Aktuell das größte Problem: der Nachhall von 3 Sekunden
Viele Themen mehr werden noch auf die beiden Vereinsverantwortlichen zukommen, denn der Sanierungsstau in der Kirche ist groß. Damit Martin Hornung und Ralf Wolf dafür den Rücken frei haben, haben sie sich „aus der Schusslinie genommen“, will heißen, sie haben in einer Mitgliederversammlung per Satzungsänderung den Vorstand so umstrukturiert, dass sie sich im Team „Finanzen und Infrastruktur“ nun schwerpunktmäßig um das Projekt „Haus der Musik“ kümmern können. Was dabei die drängendsten Themen sind, das hat die Nutzung der Kirche in der Übergangsphase an den Tag gelegt. Bereits Mitte September 2021 ist der Probenbetrieb der Stadtkapelle Bräunlingen in die Kirche umgezogen und probt seither unterm Kirchenkreuz – gezwungenermaßen, weil das alte Probenlokal seit der Brandschutzbegehung für das 70-köpfige Orchester zu klein geworden war. „Aber eigentlich funktioniert es in der Kirche so nicht für uns“, weiß Ralf Wolf. Sorgen bereiten den Musiker:innen vor allem der Nachhall des großen Kirchenraumes. „Wir haben hier einen Nachhall von etwa drei Sekunden, optimal wäre aber weniger als eine Sekunde“, erklärt er. Das Thema Akustik steht deshalb auf der Prioritätenliste ganz oben. Einen Schnellschuss wird es aber trotzdem nicht geben. Stattdessen behelfen sich die Bräunlinger Musiker mit einer temporären Lösung. „Demnächst haben wir einen Termin, um zur Verbesserung der Akustik Stoffbahnen in der Kirche aufzuhängen“, sagt Wolf. „Wir wollen uns Zeit lassen und uns ausführlich über die Möglichkeiten informieren, bevor wir mit Baumaßnahmen beginnen.“ Dieses Vorgehen gilt nicht nur für die Akustik, sondern für alle Bereiche. „2022 wird für uns das Jahr der detaillierten Planungen, bevor wir 2023 an die Umsetzung gehen“, betont Hornung.
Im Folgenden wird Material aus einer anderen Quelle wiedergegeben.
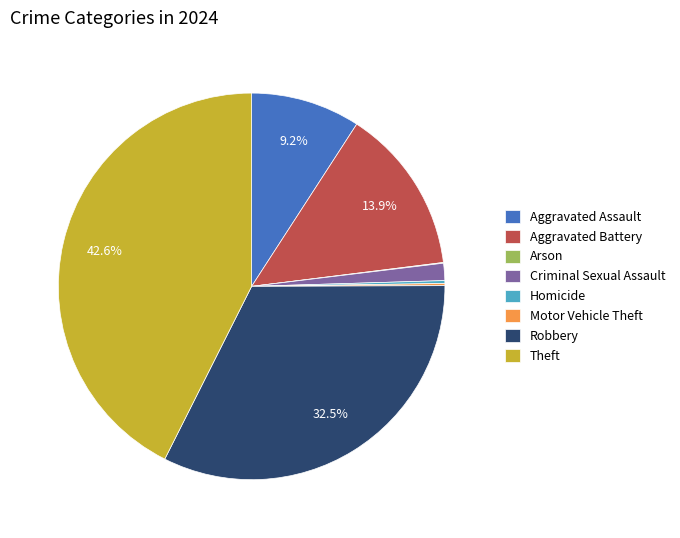

What is the total percentage of Aggravated Battery and Robbery?

46.4%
Insgesamt legen die beiden Verantwortlichen das Projekt auf eine Dauer von vier bis fünf Jahren an. „Wir dürfen unsere Mitglieder und uns nicht überfordern, damit wir nicht die Lust und den Spaß daran verlieren.“Im Moment ist das „Haus der Musik“ noch Zukunftsmusik. Ihre Vision verlieren Martin Hornung und Ralf Wolf aber nicht aus dem Blick – die Vision von einem Ort, der die Bürger zusammenbringt, der gemeinschaftlich genutzt wird, an dem viele Kinder und Jugendliche musikalisch ausgebildet werden und den Jung und Alt mit Musik erfüllen.